* Exercise description
Set down the data below in full and exactly, minus the pictures.
....
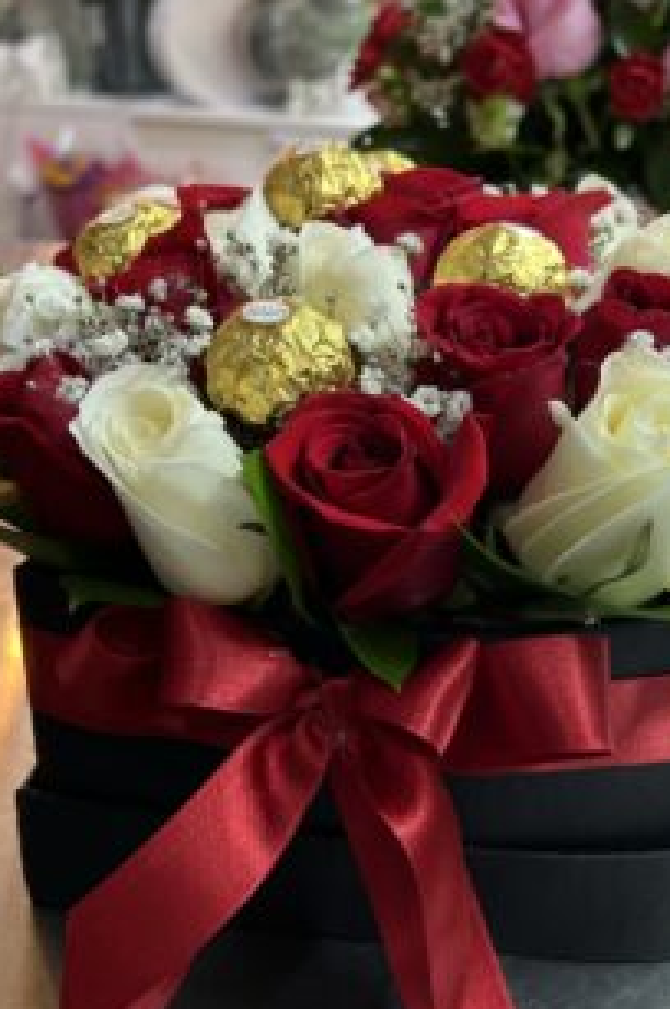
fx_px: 1315
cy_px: 587
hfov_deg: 28.6
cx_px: 374
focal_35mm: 47
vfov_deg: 41.8
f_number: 1.5
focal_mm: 5.7
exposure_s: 1/60
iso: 64
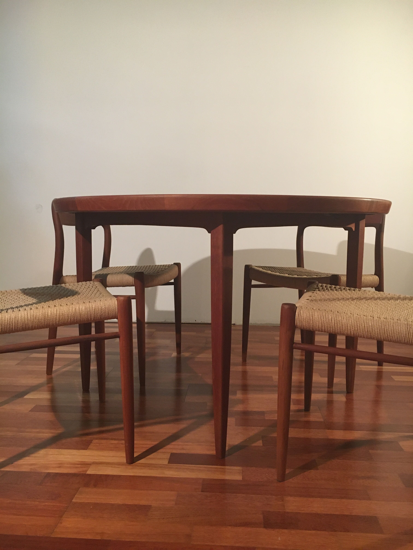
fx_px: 461
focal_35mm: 29
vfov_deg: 61.7
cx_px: 206
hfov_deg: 48.2
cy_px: 275
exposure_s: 1/33
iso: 250
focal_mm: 4.15
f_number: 2.2
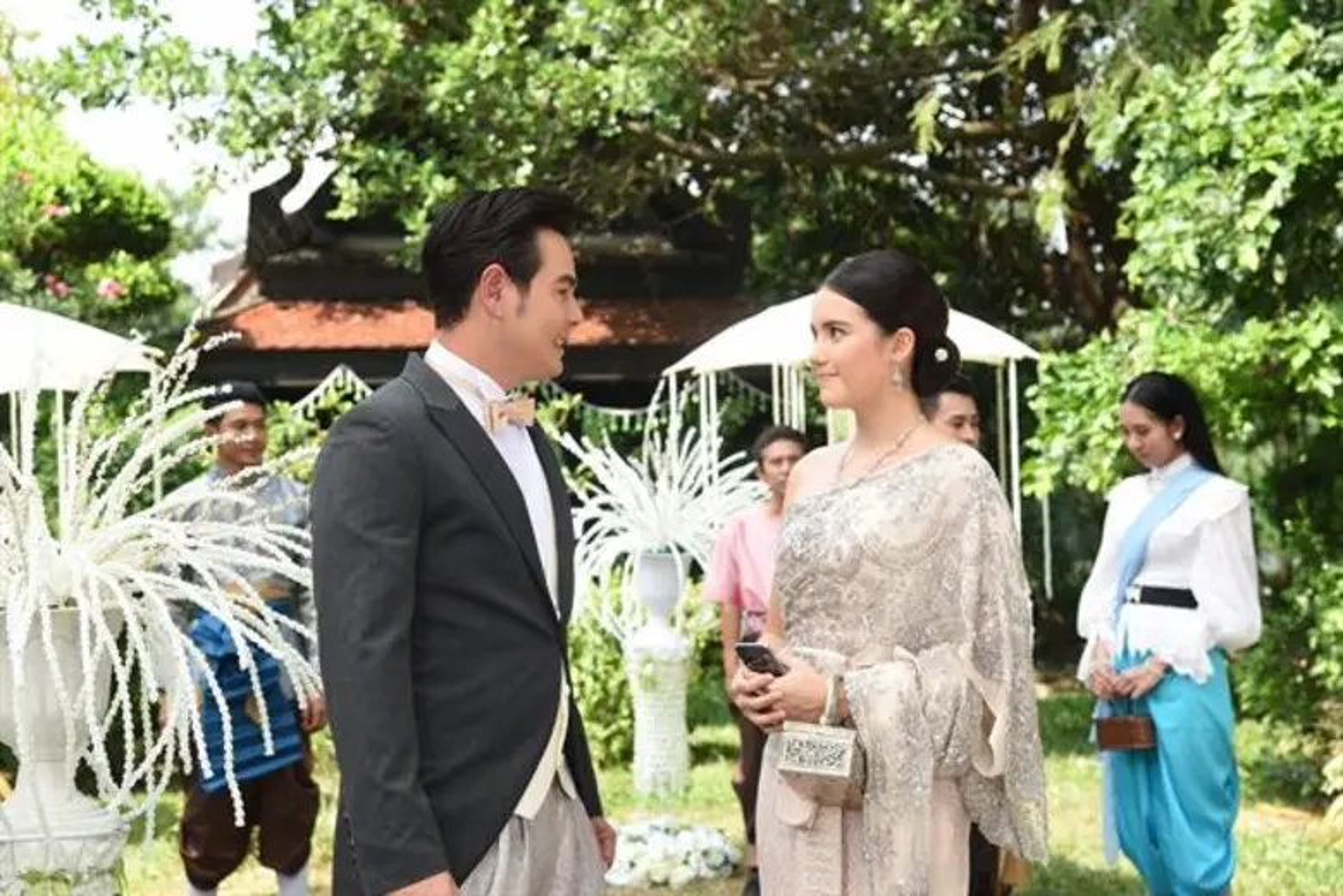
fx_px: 2425
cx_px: 672
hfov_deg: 31.0
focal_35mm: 65
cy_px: 448
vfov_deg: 20.9
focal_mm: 65
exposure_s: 1/250
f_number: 5
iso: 320
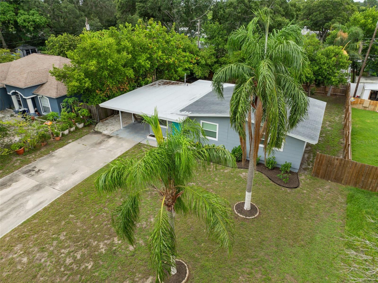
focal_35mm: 24
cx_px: 189
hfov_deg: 71.6
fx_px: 262
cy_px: 142
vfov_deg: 56.7
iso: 120
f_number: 2.8
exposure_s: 1/500
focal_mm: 12.29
....
* Task response
fx_px: 1315
cy_px: 587
hfov_deg: 28.6
cx_px: 374
focal_35mm: 47
vfov_deg: 41.8
f_number: 1.5
focal_mm: 5.7
exposure_s: 1/60
iso: 64
fx_px: 461
focal_35mm: 29
vfov_deg: 61.7
cx_px: 206
hfov_deg: 48.2
cy_px: 275
exposure_s: 1/33
iso: 250
focal_mm: 4.15
f_number: 2.2
fx_px: 2425
cx_px: 672
hfov_deg: 31.0
focal_35mm: 65
cy_px: 448
vfov_deg: 20.9
focal_mm: 65
exposure_s: 1/250
f_number: 5
iso: 320
focal_35mm: 24
cx_px: 189
hfov_deg: 71.6
fx_px: 262
cy_px: 142
vfov_deg: 56.7
iso: 120
f_number: 2.8
exposure_s: 1/500
focal_mm: 12.29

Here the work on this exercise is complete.